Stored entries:
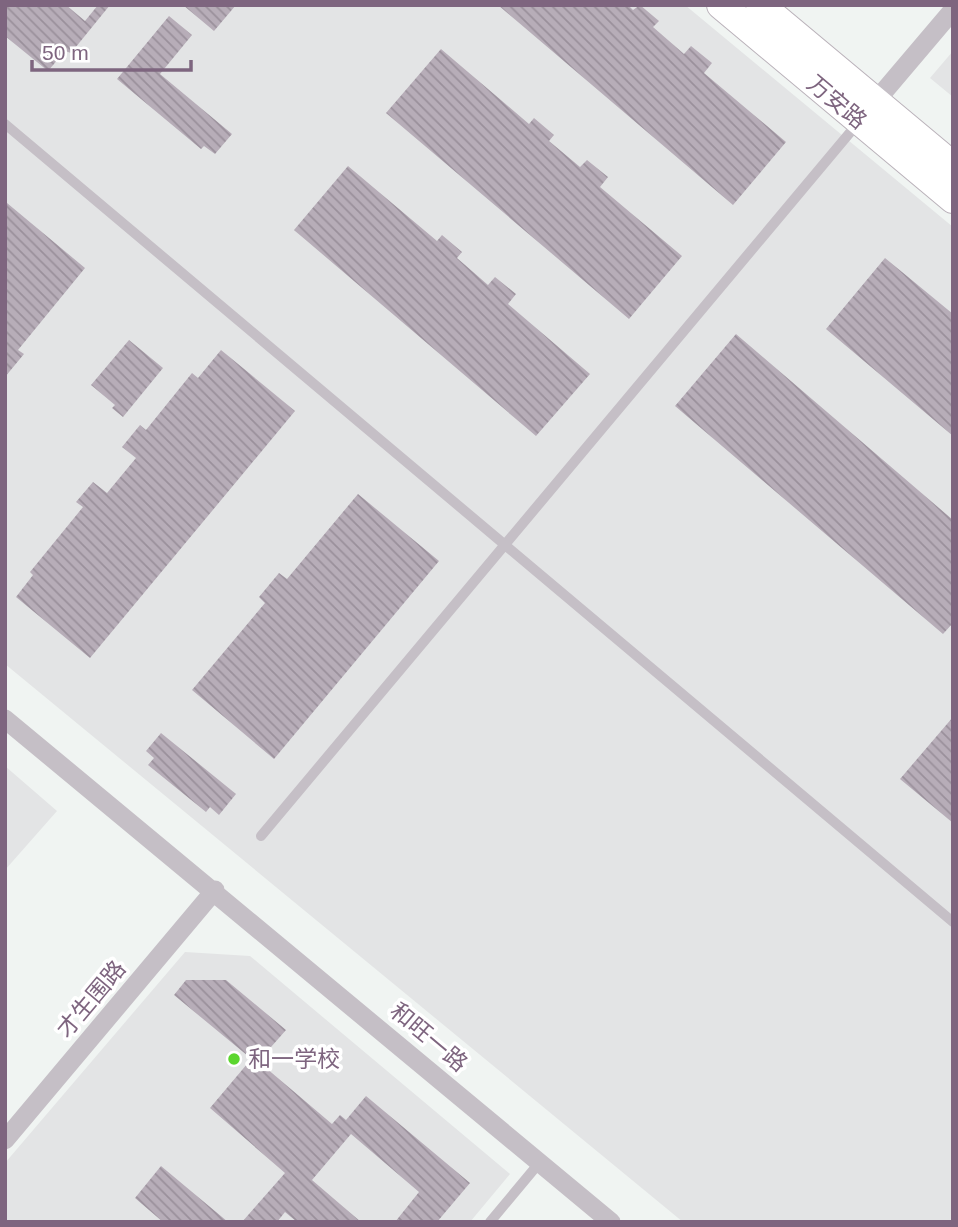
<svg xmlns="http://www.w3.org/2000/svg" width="958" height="1227" viewBox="0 0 958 1227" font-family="Helvetica,'Noto Sans SC',sans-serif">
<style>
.built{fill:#e3e4e5}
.building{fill:url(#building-back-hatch)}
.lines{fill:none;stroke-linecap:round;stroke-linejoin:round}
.secondary-casing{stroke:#bab2ba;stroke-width:30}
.lane{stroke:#c5bfc6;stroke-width:10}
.street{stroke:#c5bfc6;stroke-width:19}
.secondary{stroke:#fff;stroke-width:28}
.poi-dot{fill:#5bd62e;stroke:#fff;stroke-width:2.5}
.labels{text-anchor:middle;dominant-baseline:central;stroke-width:7;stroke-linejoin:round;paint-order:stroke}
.street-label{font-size:23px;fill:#7e657f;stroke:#fff}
.poi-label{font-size:23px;fill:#7e657f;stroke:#fff;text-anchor:start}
</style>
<defs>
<pattern id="building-back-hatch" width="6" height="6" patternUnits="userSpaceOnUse" patternTransform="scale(1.75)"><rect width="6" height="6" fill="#b7adb8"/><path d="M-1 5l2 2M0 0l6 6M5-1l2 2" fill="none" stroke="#9a909b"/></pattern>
</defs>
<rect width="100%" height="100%" fill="#f0f4f2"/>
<path class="built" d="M5,5H685L953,227V1222H683L5,664Z
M953,51V97L930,78Z
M5,766L57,811L5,870Z
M185,952L250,956L510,1174L470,1222H5V1163Z"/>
<path class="building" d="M5,5H66L85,21L98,5H110L71,53L65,51L48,71L5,36Z
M183,5H236L214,31Z
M498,5H628L633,10L640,5L659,21L653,27L684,54L691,46L712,63L704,73L786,142L733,205Z
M169,16L192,35L160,74L232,134L215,154L204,146L201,149L117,79Z
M441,49L529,124L534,118L554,135L549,141L580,167L587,160L608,177L600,187L682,256L629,319L386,113Z
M348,166L437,241L442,235L462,252L457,258L488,285L495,277L516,294L508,304L590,374L536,436L294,230Z
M7,203L85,268L18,350L24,354L5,377Z
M885,258L953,314V436L826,329Z
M736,334L953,520V623L943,634L675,406Z
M129,340L163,368L123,417L112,408L115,405L91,385Z
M221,350L295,411L90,658L16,597L33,575L30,572L83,507L76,502L93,482L107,493L136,458L122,447L140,425L146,430L192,373L198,378Z
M358,494L439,561L274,759L192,690L265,603L259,597L279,573L287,579Z
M953,717V823L900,779Z
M161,733L236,794L219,815L210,807L206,812L148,765L154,758L146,751Z
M186,980H226L286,1030L264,1055L255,1047L248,1056L174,995Z
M253,1057L332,1124L340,1115L346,1120L366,1096L470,1183L437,1222H395L419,1192L351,1134L312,1180L361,1222H297L285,1212L277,1222H242L285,1173L210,1108Z
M161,1166L228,1222H163L135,1198Z"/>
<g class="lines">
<defs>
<path id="secondary" d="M721,5L953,199
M760,5L953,166"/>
</defs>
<use href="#secondary" class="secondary-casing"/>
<path class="lane" d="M5,124L953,922
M261,836L858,123
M490,1222L540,1162"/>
<path class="street" d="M869,109L953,10
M5,719L611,1222
M5,1140L215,890"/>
<use href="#secondary" class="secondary"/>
</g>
<circle class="poi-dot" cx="234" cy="1059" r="7"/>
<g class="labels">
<g class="street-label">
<text transform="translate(837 102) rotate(40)">万安路</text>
<text transform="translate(91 999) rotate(-50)">才生围路</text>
<text transform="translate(429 1037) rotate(40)">和旺一路</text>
</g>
<g class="poi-label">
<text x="248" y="1059">和一学校</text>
</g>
</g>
<rect width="958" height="1227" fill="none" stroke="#7e657f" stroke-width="14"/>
<path d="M32 60v10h159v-10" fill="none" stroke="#7e657f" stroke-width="3.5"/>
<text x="42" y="60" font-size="21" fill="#7e657f" stroke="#ffffff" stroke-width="5" paint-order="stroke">50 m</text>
</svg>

## Aim of the task
Copy out every line in the entries above that holds "linejoin".

## Your response
.lines{fill:none;stroke-linecap:round;stroke-linejoin:round}
.labels{text-anchor:middle;dominant-baseline:central;stroke-width:7;stroke-linejoin:round;paint-order:stroke}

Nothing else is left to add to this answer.